There was that night when I lost my hold, thinking about the worries of yesterday that had gone disarray and skewed in the face of lockdown. There were many. The worries kept growing into a swell, bubbling and boiling, hot and fiery, just waiting precariously to be spewed out like a violent volcano. And out it did like red molten lava, destructible and raging. And my loved ones watched it, near and far. I went to bed, troubled. The next morning, the birds sang the song of monsoon, the rain stopped and the mist cleared. It revealed the birth of a new sprout in the cracked avocado seed.

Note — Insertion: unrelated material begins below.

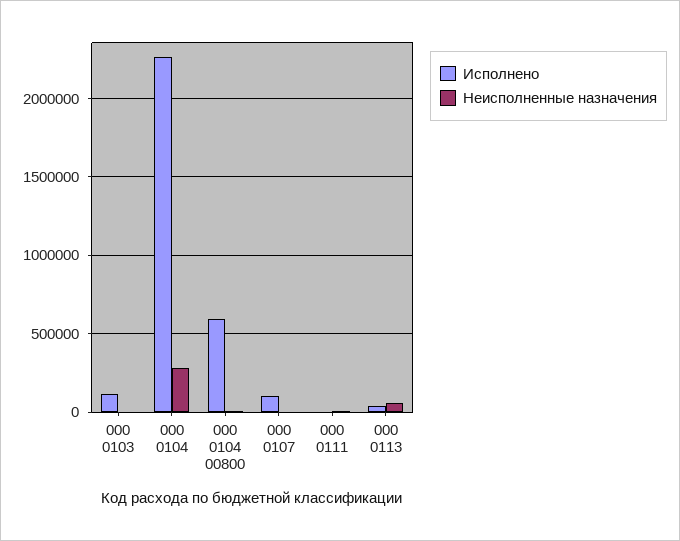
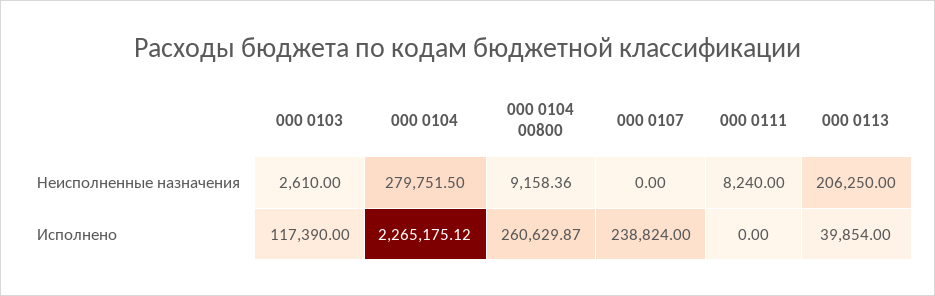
Исполнено, 000 0104 00800: 600000 -> 260629.87
Исполнено, 000 0107: 100000 -> 238824
Неисполненные назначения, 000 0113: 50000 -> 206250

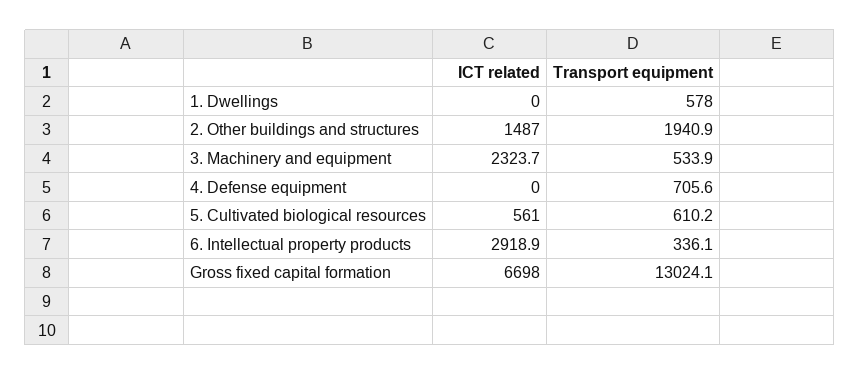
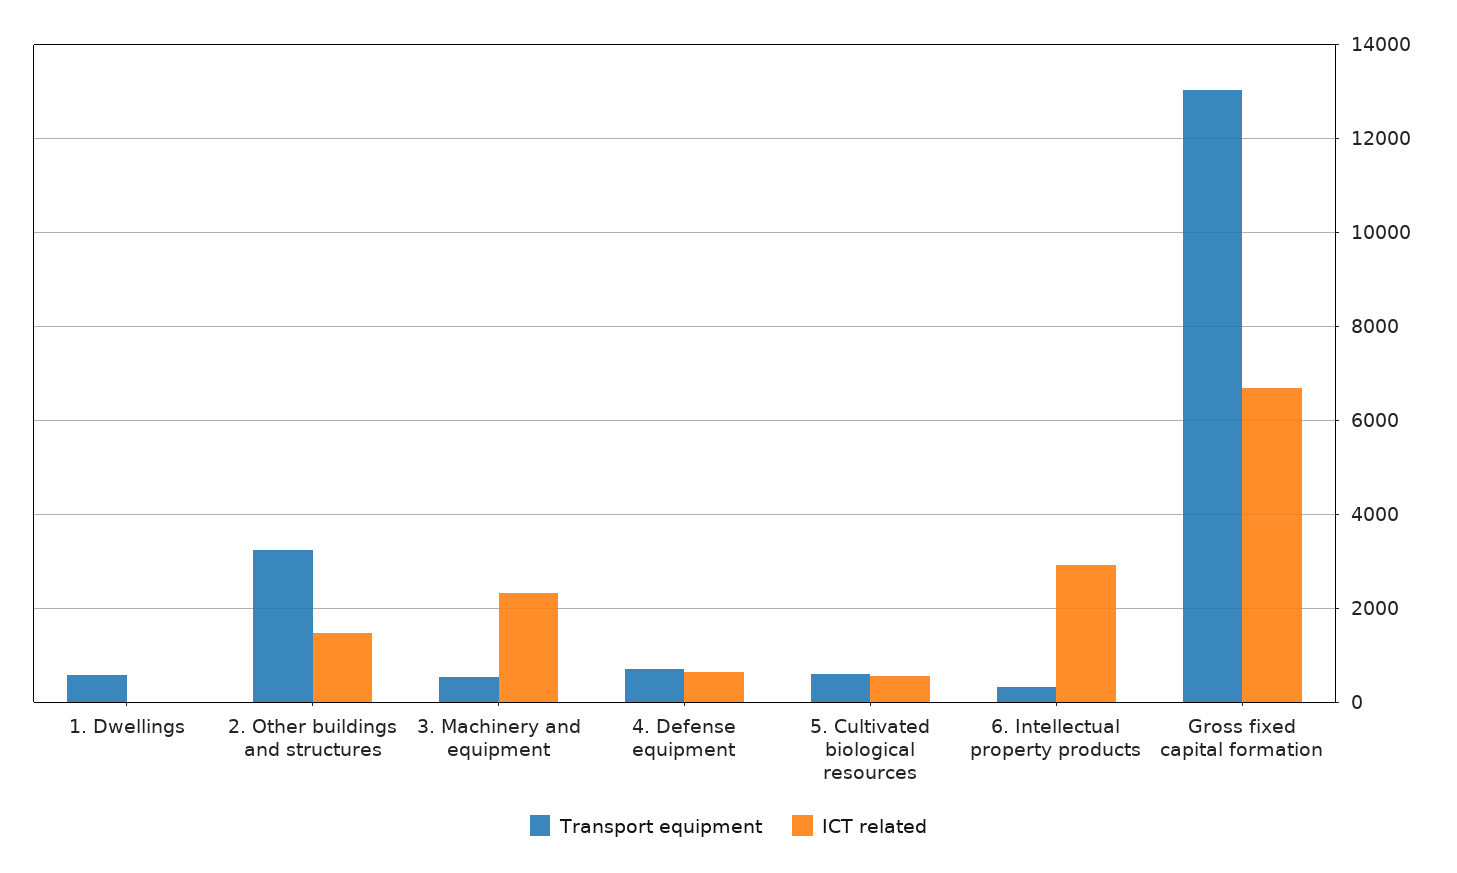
Transport equipment, 2. Other buildings and structures: 1940.9 -> 3200
ICT related, 4. Defense equipment: 0 -> 600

As life goes, it has a tendency to take unforeseen turns, often taking the unexpected rider for a joyride. The evolution of The Project, having been through multiple somersaults and back flips finds itself against forces that do not lean to ways we had anticipated. The force of an invisible virus, the force of limitations, and the force of simply not knowing have brought together a vortex of a nauseating ride. And out of this vortex, we are spewed out like tattered bits and thrown back into the ground. And we get up, limb by limb, day by day, picking up the tattered bits and pulling ourselves together again. And slowly, as the sun rises, we begin to understand how to un-pretzel ourselves and overcome the kingdom of limitations by working with it and around it. We strive to move forwards with the flow and with a predisposition to be flexible. Like how a coconut tree would dance in synchronisation with the fierce winds instead of standing rigid and holding its ground against the forces. To mend the cracks, pick up the pieces and put them together in ways that can work within our means and accept that the result of it is from a situation that is larger than us.
Acceptance, letting go and opening into the possibility of being uncomfortable and wrong are huge barriers to overcome but they are part and parcel of balancing the beam and allowing the flow to continue. Perhaps then, will the mist dissipate to reveal clearer days.
iiling
10 Jul 2021Yes, one and a half years and more… Ironically, this move and the project has been perversely timed in tandem with the pandemic, for the better or not, we don’t know! But it has certainly given more content for writing.
EeVonn Lee
4 Jul 2021One and a half years already, IiLing?? Wow. Thank you for sharing with us your journey and footprints, lotsa love to kids and hi to G!!